Abstract
Background:
RNA aptamers are short RNA molecules that bind to antigens and ligands in a manner analogous to antibodies. RNA aptamers are being evaluated as clinical therapeutic agents based on their advantages and flexibility as cell targeting agents. Here, we report development and evaluation of a novel human IL-2Ralpha (CD25)-binding RNA aptamer that can be used to target T regulatory (Treg) cells.
Methods:
A. RNA aptamers:
A whole cell SELEX strategy was designed to enrich for RNA aptamers that specifically bind to CD4+CD25high Tregs cells, but not to lineage-related CD4+CD25-T effector (Teff) cells. Selection began with a library of random RNA aptamers (SEL2-N20) with an expected structural diversity of ~1012. The aptamer pool was pre-cleared of aptamers that bound to common T cell antigens using Teff cells before aptamers were positively selected that bound to Tregs from the same donor. This process was repeated for eight successive enrichment rounds, each round using T cells from different donor. Enriched aptamers were sequenced and the top enriched aptamer (Tr-1) was characterized for its antigen specificity.

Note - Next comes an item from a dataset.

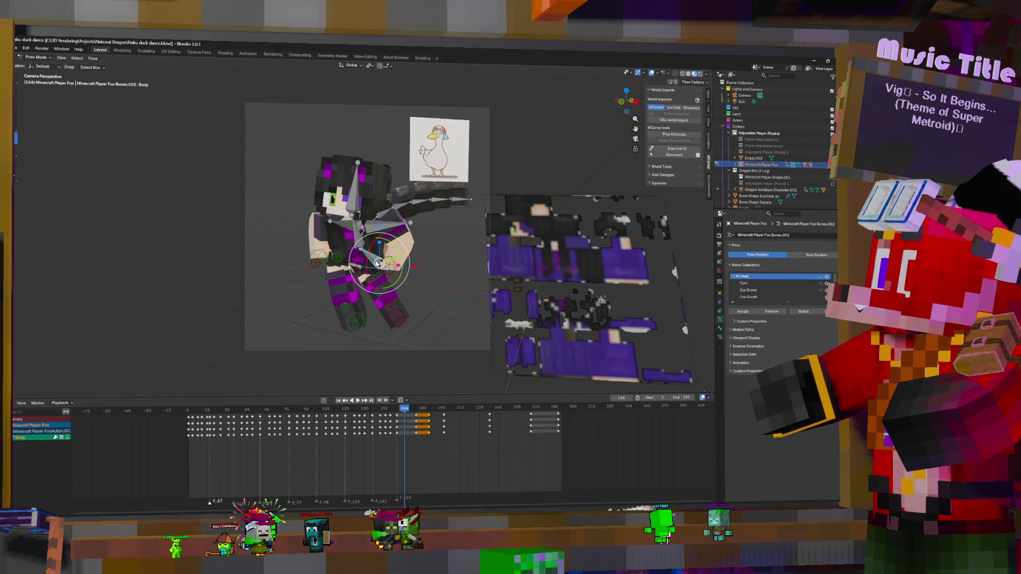
left_click(354, 198, "shift")
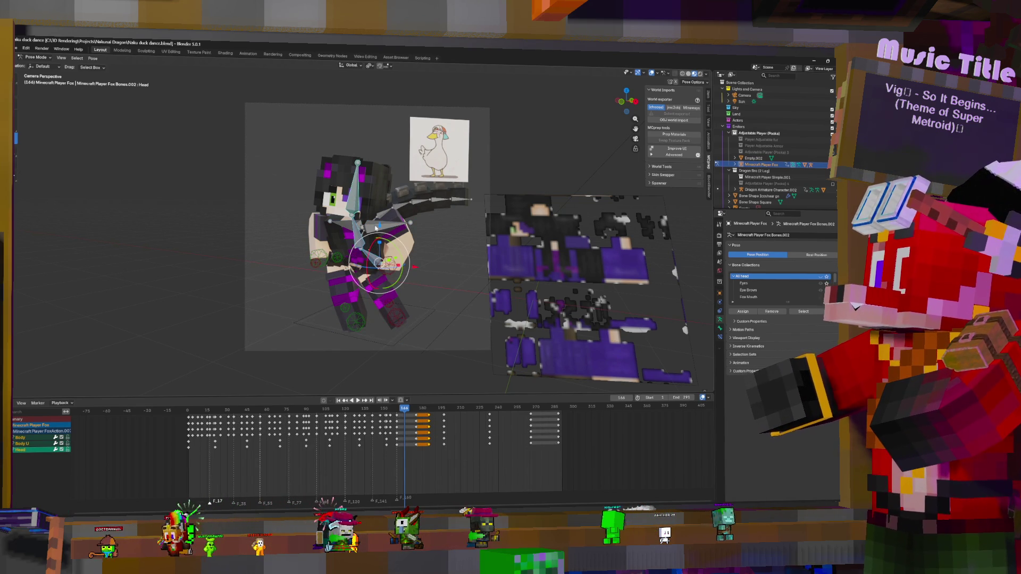
key("g")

B. Target antigen identification:
The specificity of Tr-1 aptamer and its structural mutants was evaluated by testing its binding to recombinant CD25 by RT-qPCR.
C. Targeting Tregs with chimeric Tr-1:
Chimeric Treg-targeting reagents were created by linking Tr-1 aptamers with cytotoxic Saporin (Tr-1-Sap) or with Treg-inhibiting Foxp3 silencing RNA (Tr-1-Foxp3 siRNA). Unfractionated CD4+ T cells or Tregs were treated with Tr-1-Sap or Tr-1-Foxp3 siRNA. Reduction in Treg percentage (for Tr-1-Sap treatment) or Foxp3 mRNA levels (for Tr-1-siRNA treatment) was determined by flow cytometry or RT-qPCR, respectively.
Results:
A. Treg-binding RNA aptamers:
A large panel of Treg-binding RNA aptamers was identified using whole cell SELEX and were synthesized. Most of the selected aptamers, particularly Tr-1, bound to CD25high Treg cells to a greater degree than to CD25low Teff cells (Figure 1).
B. Target antigen identification:
Tr-1 bound to human CD25 (IL-2Ralpha) protein while a control aptamer (C-248) did not. Structural mutants of Tr-1 that had lost Treg binding ability showed significantly reduced binding to CD25 protein (Figure 2).
C. Treg targeting with chimeric Tr-1:
Treg-targeting agents created with Tr-1 aptamers successfully delivered toxic Saporin and Foxp3 siRNA into Tregs.
a. CD4+ T cells treated with Tr-1-Sap had a decrease in the percentage of CD25+ Treg population as determined by flow cytometry.
b. Enriched human Tregs treated with Tr-1-Foxp3 siRNA chimera showed reduction in their Foxp3 mRNA levels.
Conclusion and significance:
RNA aptamers that target human Tregs were identified. The most predominant Treg-binding aptamer, Tr-1, binds to human IL-2Ralpha/CD25, a clinically-targeted molecule expressed by Tregs. Chimeric reagents based on Tr-1 aptamer effectively targeted Tregs signifying their potential use as novel immunomodulators. Ongoing studies are further exploring the significance of Tr-1 aptamer as a diagnostic agent and as a therapeutic modulator of Treg activity.
No relevant conflicts of interest to declare.
Author notes
Asterisk with author names denotes non-ASH members.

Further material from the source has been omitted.